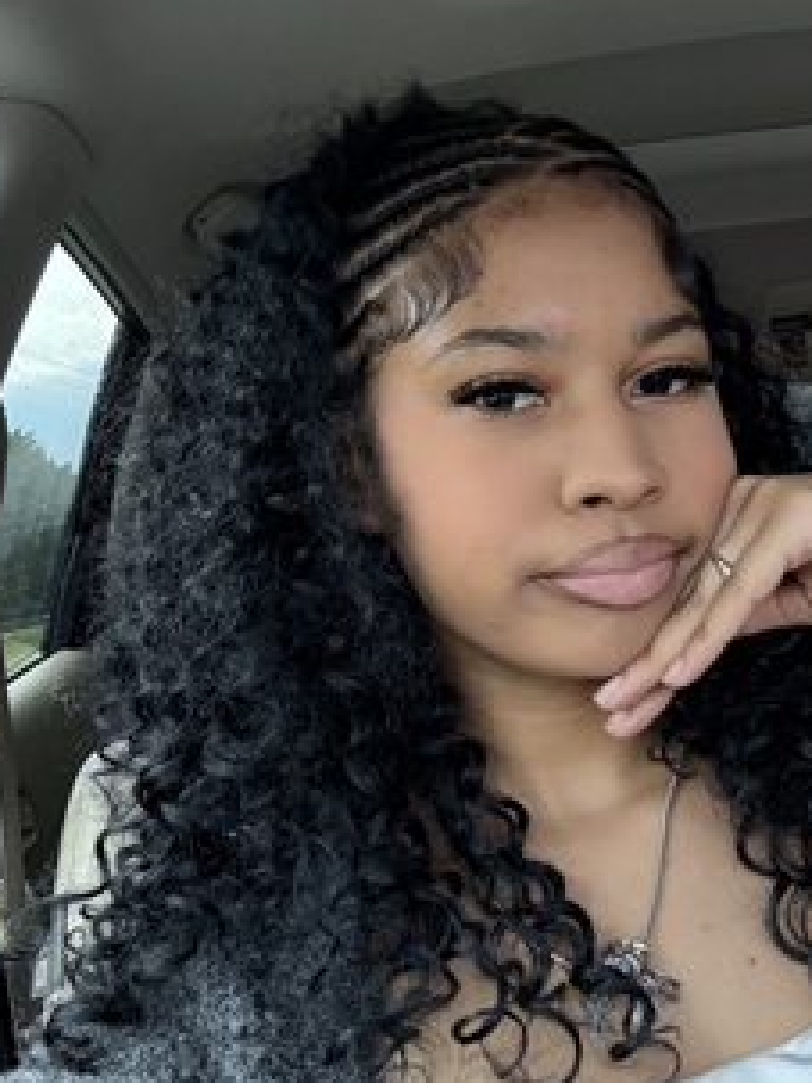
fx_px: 1189
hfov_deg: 37.2
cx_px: 563
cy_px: 568
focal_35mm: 38
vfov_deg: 49.0
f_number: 1.9
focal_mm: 2.69
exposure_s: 1/83
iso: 80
++++++++++++++++++++
#### WHAT IS BEING ASKED:
Retype the listing above exactly, pictures excluded.

#### RESPONSE TO THE EXERCISE:
fx_px: 1189
hfov_deg: 37.2
cx_px: 563
cy_px: 568
focal_35mm: 38
vfov_deg: 49.0
f_number: 1.9
focal_mm: 2.69
exposure_s: 1/83
iso: 80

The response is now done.